Entries drawn from a collection:
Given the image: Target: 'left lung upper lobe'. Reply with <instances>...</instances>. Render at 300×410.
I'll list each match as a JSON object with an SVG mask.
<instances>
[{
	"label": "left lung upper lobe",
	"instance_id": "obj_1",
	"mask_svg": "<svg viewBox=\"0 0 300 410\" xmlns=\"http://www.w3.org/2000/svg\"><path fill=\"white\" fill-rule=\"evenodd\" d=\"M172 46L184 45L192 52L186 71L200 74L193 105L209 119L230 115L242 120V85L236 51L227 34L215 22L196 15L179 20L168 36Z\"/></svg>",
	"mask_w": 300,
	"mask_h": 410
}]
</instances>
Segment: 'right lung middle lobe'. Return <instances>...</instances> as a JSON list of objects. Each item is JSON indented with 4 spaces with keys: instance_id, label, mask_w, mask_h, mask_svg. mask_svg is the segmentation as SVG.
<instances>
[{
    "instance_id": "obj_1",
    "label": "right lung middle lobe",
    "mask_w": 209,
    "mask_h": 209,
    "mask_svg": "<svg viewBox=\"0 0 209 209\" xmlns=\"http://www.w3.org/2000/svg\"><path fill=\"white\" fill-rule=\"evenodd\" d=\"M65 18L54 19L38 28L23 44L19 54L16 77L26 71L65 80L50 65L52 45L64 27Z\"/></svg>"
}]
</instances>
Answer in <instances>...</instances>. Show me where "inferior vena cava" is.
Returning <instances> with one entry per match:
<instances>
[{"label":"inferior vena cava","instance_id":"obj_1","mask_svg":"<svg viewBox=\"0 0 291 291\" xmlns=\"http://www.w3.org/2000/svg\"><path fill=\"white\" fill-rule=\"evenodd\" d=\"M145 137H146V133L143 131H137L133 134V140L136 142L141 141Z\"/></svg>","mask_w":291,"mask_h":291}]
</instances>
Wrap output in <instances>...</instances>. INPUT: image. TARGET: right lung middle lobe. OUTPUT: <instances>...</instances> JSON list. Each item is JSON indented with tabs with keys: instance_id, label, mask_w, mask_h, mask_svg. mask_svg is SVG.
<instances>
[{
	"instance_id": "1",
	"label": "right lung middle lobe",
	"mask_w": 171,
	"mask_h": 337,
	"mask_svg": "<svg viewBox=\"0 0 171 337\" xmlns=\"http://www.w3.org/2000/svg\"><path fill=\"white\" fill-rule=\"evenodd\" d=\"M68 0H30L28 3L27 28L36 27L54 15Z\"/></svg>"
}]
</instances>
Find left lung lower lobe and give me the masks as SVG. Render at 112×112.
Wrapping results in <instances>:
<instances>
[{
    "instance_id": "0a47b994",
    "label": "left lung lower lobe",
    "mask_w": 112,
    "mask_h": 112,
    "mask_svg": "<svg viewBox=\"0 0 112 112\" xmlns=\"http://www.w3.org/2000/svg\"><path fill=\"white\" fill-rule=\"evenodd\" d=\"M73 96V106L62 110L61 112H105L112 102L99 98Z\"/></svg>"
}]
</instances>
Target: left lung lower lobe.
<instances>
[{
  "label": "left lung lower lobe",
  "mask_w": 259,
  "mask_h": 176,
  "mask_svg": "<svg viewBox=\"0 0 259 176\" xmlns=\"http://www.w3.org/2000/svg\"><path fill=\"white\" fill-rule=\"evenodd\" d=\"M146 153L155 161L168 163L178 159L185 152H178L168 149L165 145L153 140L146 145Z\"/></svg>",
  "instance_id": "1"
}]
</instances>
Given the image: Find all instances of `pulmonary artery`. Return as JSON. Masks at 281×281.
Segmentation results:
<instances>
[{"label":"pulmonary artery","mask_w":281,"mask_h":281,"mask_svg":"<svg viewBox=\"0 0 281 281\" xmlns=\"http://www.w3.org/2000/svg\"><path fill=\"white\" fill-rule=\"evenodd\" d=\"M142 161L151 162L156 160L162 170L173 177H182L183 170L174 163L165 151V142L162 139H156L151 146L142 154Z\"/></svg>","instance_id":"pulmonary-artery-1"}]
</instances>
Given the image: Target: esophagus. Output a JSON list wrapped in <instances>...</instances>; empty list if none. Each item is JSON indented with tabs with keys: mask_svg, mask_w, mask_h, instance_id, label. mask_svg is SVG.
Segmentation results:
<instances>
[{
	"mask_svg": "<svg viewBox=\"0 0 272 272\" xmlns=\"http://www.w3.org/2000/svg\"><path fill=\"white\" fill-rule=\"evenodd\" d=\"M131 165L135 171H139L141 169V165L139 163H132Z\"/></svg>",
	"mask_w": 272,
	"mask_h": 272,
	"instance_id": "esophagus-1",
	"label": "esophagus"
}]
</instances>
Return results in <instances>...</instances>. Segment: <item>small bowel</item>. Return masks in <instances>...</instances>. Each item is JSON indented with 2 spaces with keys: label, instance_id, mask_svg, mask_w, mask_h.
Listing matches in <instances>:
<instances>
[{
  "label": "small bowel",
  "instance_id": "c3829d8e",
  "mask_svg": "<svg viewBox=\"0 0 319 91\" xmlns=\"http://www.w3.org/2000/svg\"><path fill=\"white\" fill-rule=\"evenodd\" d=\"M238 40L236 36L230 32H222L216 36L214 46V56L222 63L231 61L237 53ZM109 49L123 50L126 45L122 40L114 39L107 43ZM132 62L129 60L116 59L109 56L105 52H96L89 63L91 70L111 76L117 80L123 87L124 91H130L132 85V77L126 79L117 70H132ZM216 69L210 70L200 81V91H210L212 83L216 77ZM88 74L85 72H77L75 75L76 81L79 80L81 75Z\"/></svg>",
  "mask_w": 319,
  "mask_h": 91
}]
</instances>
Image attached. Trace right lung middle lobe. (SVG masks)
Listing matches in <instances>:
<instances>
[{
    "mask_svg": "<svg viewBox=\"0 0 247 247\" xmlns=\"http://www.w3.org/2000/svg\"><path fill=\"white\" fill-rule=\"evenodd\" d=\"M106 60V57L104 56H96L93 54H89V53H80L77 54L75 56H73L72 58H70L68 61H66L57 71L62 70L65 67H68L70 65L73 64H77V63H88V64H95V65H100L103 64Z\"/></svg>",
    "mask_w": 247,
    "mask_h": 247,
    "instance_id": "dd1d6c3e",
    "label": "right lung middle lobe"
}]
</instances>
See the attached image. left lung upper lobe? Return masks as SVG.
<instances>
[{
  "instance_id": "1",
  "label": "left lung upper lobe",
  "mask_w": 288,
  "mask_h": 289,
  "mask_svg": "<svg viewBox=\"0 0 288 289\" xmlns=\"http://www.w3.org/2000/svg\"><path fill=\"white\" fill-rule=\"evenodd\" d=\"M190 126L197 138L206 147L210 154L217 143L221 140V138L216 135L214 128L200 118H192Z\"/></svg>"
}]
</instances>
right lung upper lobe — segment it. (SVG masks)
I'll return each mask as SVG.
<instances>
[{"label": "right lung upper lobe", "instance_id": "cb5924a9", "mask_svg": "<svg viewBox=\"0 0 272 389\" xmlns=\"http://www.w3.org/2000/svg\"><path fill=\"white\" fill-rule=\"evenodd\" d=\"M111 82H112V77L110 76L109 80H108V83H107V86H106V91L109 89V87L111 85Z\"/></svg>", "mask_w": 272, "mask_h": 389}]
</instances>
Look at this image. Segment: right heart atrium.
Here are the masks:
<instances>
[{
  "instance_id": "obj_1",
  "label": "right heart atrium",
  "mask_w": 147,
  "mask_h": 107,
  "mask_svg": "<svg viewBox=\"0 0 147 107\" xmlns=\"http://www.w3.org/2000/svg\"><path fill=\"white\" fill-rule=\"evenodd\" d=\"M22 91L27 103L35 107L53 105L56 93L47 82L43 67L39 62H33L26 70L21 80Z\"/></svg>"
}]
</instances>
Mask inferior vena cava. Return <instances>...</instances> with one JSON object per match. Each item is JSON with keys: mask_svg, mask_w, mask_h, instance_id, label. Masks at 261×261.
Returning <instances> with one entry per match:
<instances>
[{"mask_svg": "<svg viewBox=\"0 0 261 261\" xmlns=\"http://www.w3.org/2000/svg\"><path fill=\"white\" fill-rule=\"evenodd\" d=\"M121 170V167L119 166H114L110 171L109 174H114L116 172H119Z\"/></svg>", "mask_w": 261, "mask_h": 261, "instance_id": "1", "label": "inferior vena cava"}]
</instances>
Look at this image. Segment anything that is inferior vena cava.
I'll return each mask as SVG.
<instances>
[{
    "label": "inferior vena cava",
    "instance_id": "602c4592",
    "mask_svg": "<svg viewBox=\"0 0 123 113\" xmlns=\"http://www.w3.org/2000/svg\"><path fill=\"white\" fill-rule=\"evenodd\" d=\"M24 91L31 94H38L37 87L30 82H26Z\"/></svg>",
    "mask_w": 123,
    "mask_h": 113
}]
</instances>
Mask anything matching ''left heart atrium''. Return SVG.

### What the exercise asks
Reproduce word for word the stretch of lines from the one containing "Mask inferior vena" through the last line, including both ends.

### Response below
Mask inferior vena cava. Return <instances>...</instances> with one JSON object per match. Each item is JSON with keys: mask_svg, mask_w, mask_h, instance_id, label. Masks at 261×261.
Returning <instances> with one entry per match:
<instances>
[{"mask_svg": "<svg viewBox=\"0 0 261 261\" xmlns=\"http://www.w3.org/2000/svg\"><path fill=\"white\" fill-rule=\"evenodd\" d=\"M121 170V167L119 166H114L110 171L109 174H114L116 172H119Z\"/></svg>", "mask_w": 261, "mask_h": 261, "instance_id": "1", "label": "inferior vena cava"}]
</instances>
Look at this image. Segment anything that is inferior vena cava.
I'll return each mask as SVG.
<instances>
[{
    "label": "inferior vena cava",
    "instance_id": "602c4592",
    "mask_svg": "<svg viewBox=\"0 0 123 113\" xmlns=\"http://www.w3.org/2000/svg\"><path fill=\"white\" fill-rule=\"evenodd\" d=\"M24 91L31 94H38L37 87L30 82H26Z\"/></svg>",
    "mask_w": 123,
    "mask_h": 113
}]
</instances>
Mask anything matching ''left heart atrium''. Return SVG.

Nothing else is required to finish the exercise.